Lauren O'donnell se remexeu desconfortavelmente na cadeira dura da sala de interrogatório, enquanto sentia o olhar duro de Adam Rogers, o delegado da pequena cidade de Round Top, Texas.

— Eu já disse, delegado Rogers — Ela remexeu a boca — Meu marido simplesmente sumiu de casa e... Eu não sei como, ele apareceu naquele porão, daquele...

Ela abaixou a cabeça e começou a chorar, ao lembrar da terrível cena com a qual foi recebida, na noite anterior.

Rogers suspirou e se recostou na cadeira dele, sem tirar os olhos da bela loira, agora, viúva.
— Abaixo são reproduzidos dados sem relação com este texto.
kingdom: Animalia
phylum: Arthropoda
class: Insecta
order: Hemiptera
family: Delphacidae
— Veja bem, nossa cidade é bem pequena e... Não tivemos visitantes. Nada estranho. E a senhora está afirmando que o seu marido estava há duas semanas, no seu porão. Morto. E a senhora não notou nada.
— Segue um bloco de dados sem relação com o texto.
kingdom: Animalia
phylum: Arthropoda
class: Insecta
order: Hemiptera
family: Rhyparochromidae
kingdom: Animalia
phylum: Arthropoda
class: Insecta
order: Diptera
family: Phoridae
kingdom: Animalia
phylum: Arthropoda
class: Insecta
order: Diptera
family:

Lauren levantou os olhos azuis, cheios de lágrimas e avermelhado nas beiradas, de tanto chorar. Ela estava claramente indignada, uma vez que a vermelhidão não se restringia apenas aos olhos, como ao rosto, estendendo-se ao couro cabeludo e, claro, ao pescoço.

Rogers seguiu o olhar para baixo, onde a pele exposta era pouca, mas o suficiente para que ele não conseguisse deixar de imaginar o que teria por baixo. Se ele esticasse o dedo e abaixasse o pano, só um pouquinho...

— Eu não matei o meu marido! — Lauren esbravejou, trazendo o delegado de volta à realidade. Ele franziu a testa e ralhou consigo mesmo, por pensar em algo daquela natureza quando estavam diante de um caso de, sem sombra de dúvidas, assassinato.

Ele estalou a língua e logo apertou os lábios, inclinando-se para a frente, as mãos em cima da mesa, unidas como se ele estivesse rezando.

— Veja bem, Lauren. Vou falar agora como um amigo, e não como o delegado — Rogers limpou a garganta e olhou bem nos olhos da mulher que ele desejou desde que se entendia por gente. Mas ela se casou com outro enquanto ele estava fora, estudando e, infelizmente, não havia muito o que fazer — Ashton era um homem pacato, mas que conhecia muita gente. E não tinha inimigos. A única pessoa a lucrar com a morte dele, herdando uma bolada do seguro, seria você.

— Mas...

Ele levantou a mão, pedindo que ela esperasse e assim Lauren o fez, mesmo que emburrada.

— Não estou apontando o dedo pra você. Eu só... Estou dizendo que não há outra explicação, mesmo que não tenhamos provas de que você o matou, mas é o mais próximo do aceitável. Entende o que eu quero dizer?

Lauren inspirou fundo.

— Sim, eu entendo. Mas eu juro por Deus, não fui eu! — Ela levou as mãos ao rosto, chorando um pouco mais — Ashton era... Era o amor da minha vida! Nosso casamento era ótimo e... Quando senti o cheiro horrível, eu desci ao porão.

— Lauren...

— Pelo amor de Deus, Adam! Vocês revistaram a minha casa de ponta cabeça, quando o Ashton sumiu! Olhe pra mim! Acha que eu conseguiria carregar aquele homem imenso pra cá e acolá?!

Não, Adam não achava. Lauren era uma mulher pequena, magra, de constituição frágil. Pensar que ela poderia lidar com Ashton, o grandalhão do Ashton O'donnell, era até uma piada.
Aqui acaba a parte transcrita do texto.